My husband is disabled. Last year, the social services gave us a special care bed. I built an improvised shelter around it and covered it with blankets. At the beginning of the war, when the shelling was further away, I would hide under his bed. Every time there was an explosion, I screamed in fear.
Later, when the shelling came closer, I hid in the basement of one of our neighbours’ houses, leaving him on his bed. I couldn’t carry him with me. He’s immobile and is too heavy for me. Every time I was afraid of what I might see when I returned. Once, when the windows of our house smashed, a piece of glass cut his leg. It wasn’t a deep injury but still, I felt so bad that I had left him on his own.
My neighbour offered her basement as a shelter to people in the neighbourhood. On 7 May, around 11 people were hiding there during a shelling. I was looking out of my window and saw two bombs fall on her house, crushing the roof and the floors. I was standing by the window, paralyzed, even though I knew that I should hide. I couldn’t help standing there staring.”
“I just couldn’t believe that there was nothing left of this two-story building, but some debris with 11 people under it. Since there was no special equipment, they only managed to get three people out: two of them were alive and one girl was dead. Maybe more people survived and were trapped under the house. We will never know.

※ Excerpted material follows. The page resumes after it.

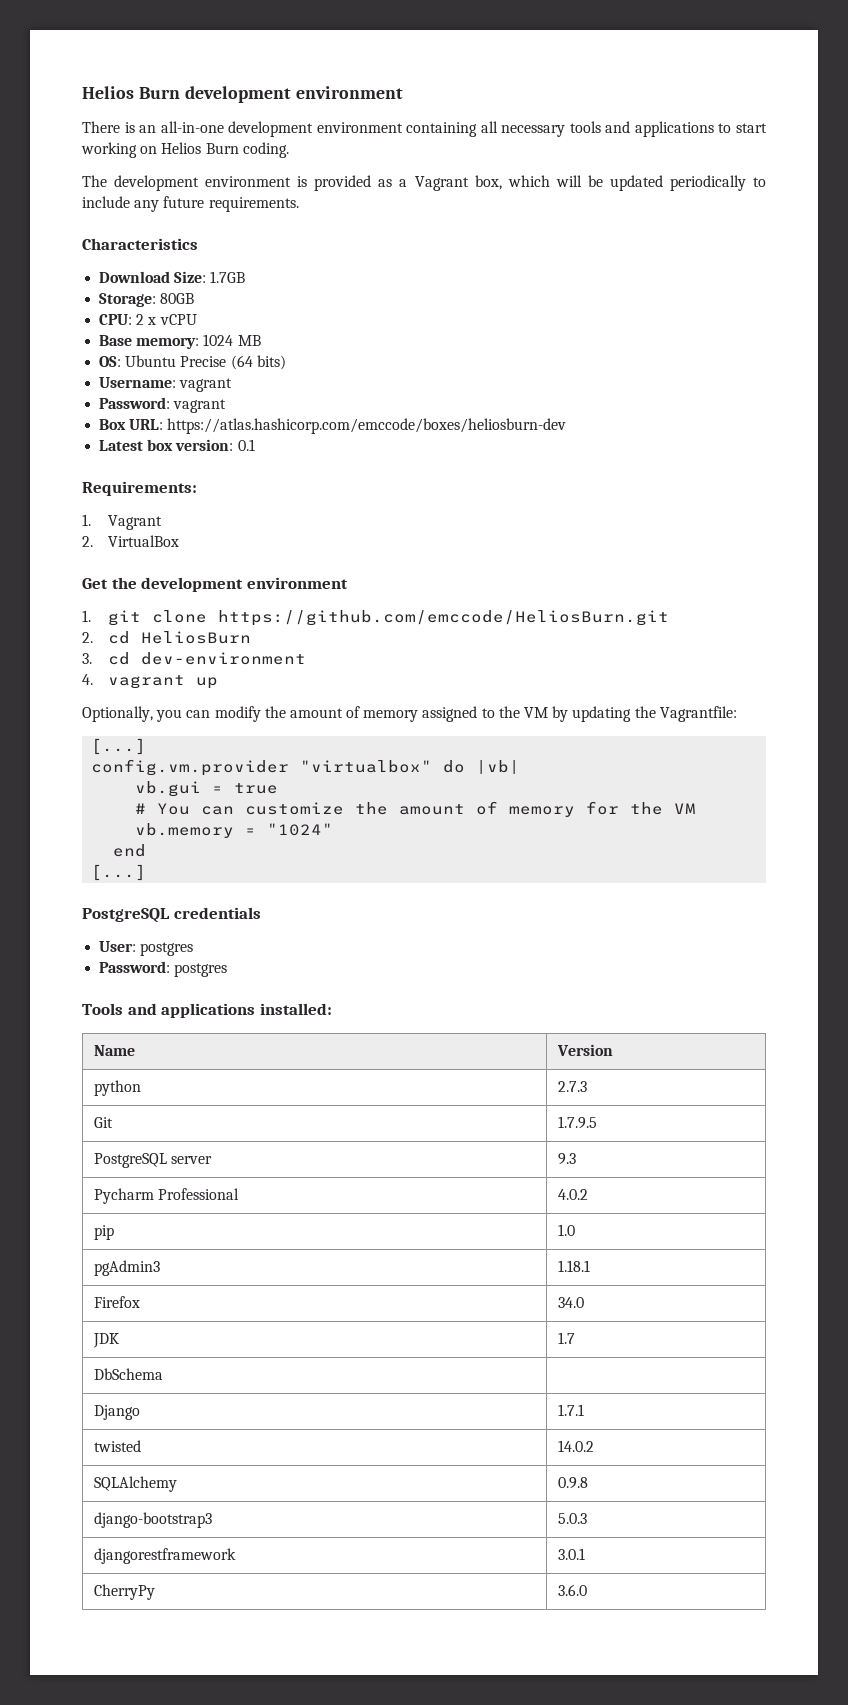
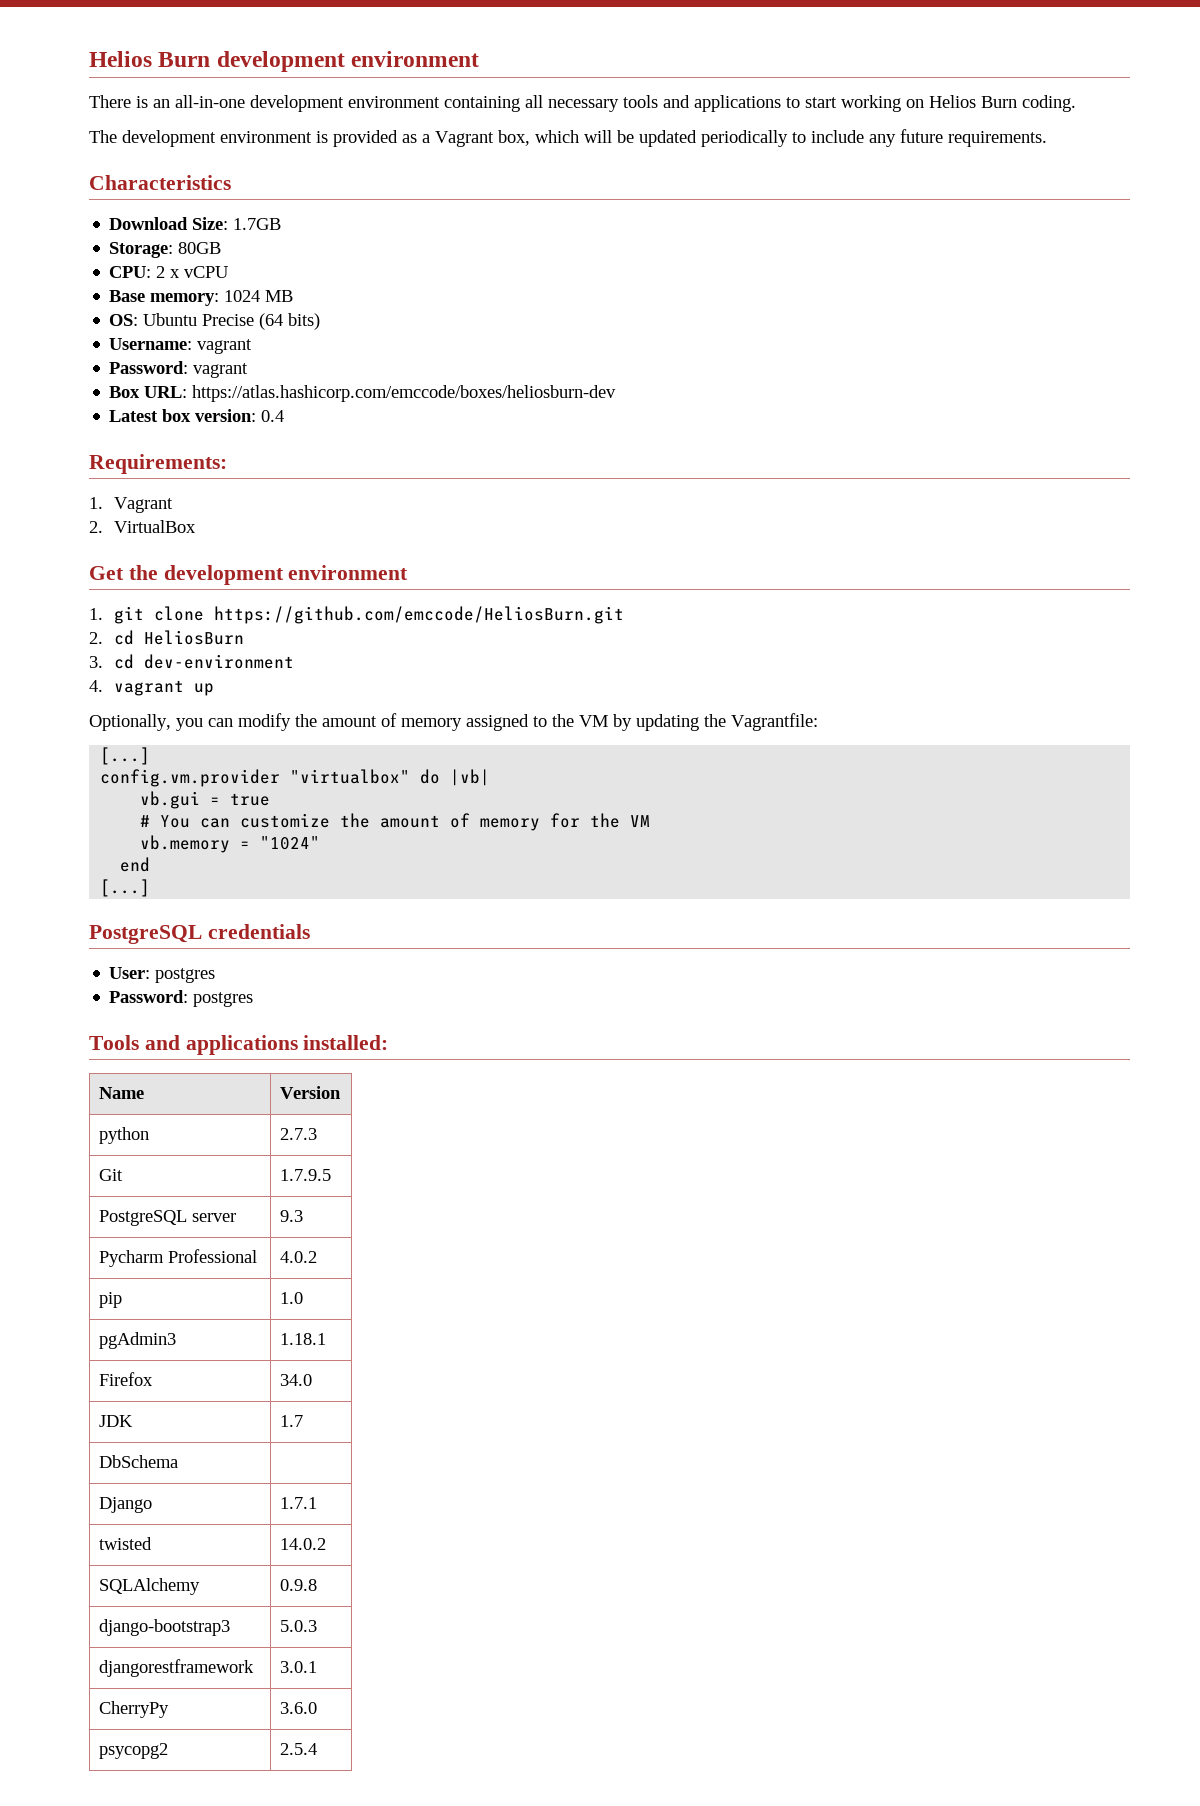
[237,439,255,451] 0.1 -> [261,410,285,422] 0.4
(588, 1590) none -> [99,1743,169,1759] [280,1743,318,1755] // psycopg2 | 2.5.4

Another house in my neighbourhood caught fire during a shelling, and the person who lived there was burnt inside. Her body was never found.
When the electricity and the phone network were cut off, we couldn’t talk to our children anymore. My mobile phone was damaged when the emergency suitcase I had packed was completely shredded by shrapnel.
One day, our neighbours suggested we approach the military to see if they could get us out. They gave us five minutes to pack and loaded my husband onto a truck. There was another elderly couple that was evacuated with us. The soldiers brought us to the nearby town where we stayed in the basement of an old school. It was damp and cold, so we wanted to get away from there as soon as possible. We filled out all sorts of forms just to move further away. Eventually, we were evacuated from there to Dnipro.
My daughter made it to Poland. Now she is finishing a course in Polish and wants us to come there. She says people are welcoming and take good care of refugees. But I’m afraid that we won’t be able to return to our hometown once we leave the country and settle somewhere else. Our house, our car, even my driving licence - everything was left behind.”